The Hutchinson Study of High School Smoking randomized trial was designed to rigorously evaluate a proactive, personalized telephone counseling intervention for adolescent smoking cessation.


Fifty randomly selected Washington State high schools were randomized to the experimental or control condition. High school junior smokers were proactively identified (N = 2151). Trained counselors delivered the motivational interviewing plus cognitive behavioral skills training telephone intervention to smokers in experimental schools during their senior year of high school. Participants were followed up, with 88.8% participation, to outcome ascertainment more than 1 year after random assignment. The main outcome was 6-months prolonged abstinence from smoking. All statistical tests were two-sided.


The intervention increased the percentage who achieved 6-month prolonged smoking abstinence among all smokers (21.8% in the experimental condition vs 17.7% in the control condition, difference = 4.0%, 95% confidence interval [CI] = -0.2 to 8.1, P = .06) and in particular among daily smokers (10.1% vs 5.9%, difference = 4.1%, 95% CI = 0.8 to 7.1, P = .02). There was also generally strong evidence of intervention impact for 3-month, 1-month, and 7-day abstinence and duration since last cigarette (P = .09, .015, .01, and .03, respectively). The intervention effect was strongest among male daily smokers and among female less-than-daily smokers.

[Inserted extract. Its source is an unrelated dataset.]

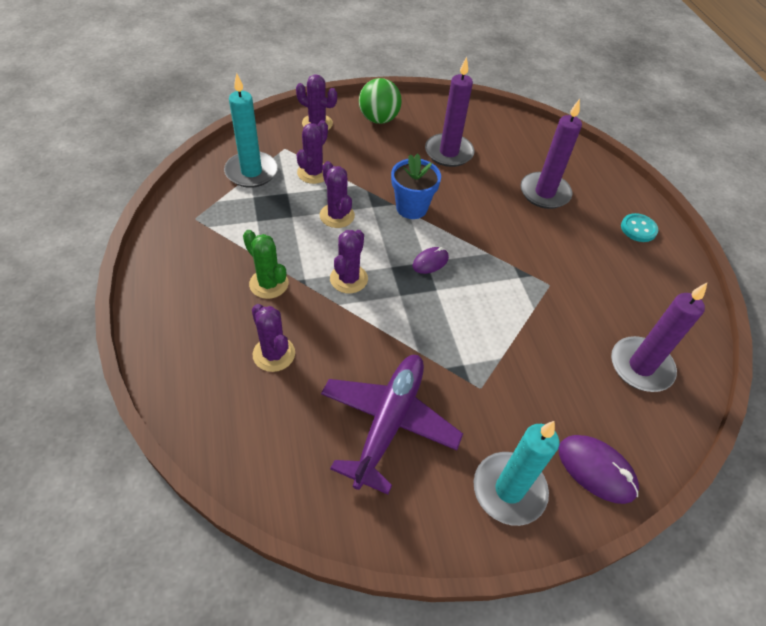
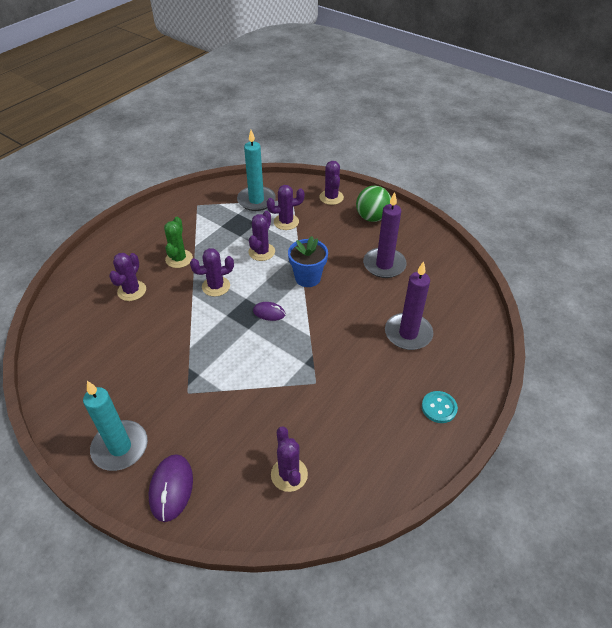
camera: 55 degrees right, 5 degrees down
(389, 422) = (125, 364): purple plane -> none
(641, 366) = (289, 474): purple candle -> purple cactus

Proactive identification and recruitment of adolescents via public high schools can produce a high level of intervention reach; a personalized motivational interviewing plus cognitive behavioral skills training counseling intervention delivered by counselor-initiated telephone calls is effective in increasing teen smoking cessation; and both daily and less-than-daily teen smokers participate in and benefit from telephone-based smoking cessation intervention.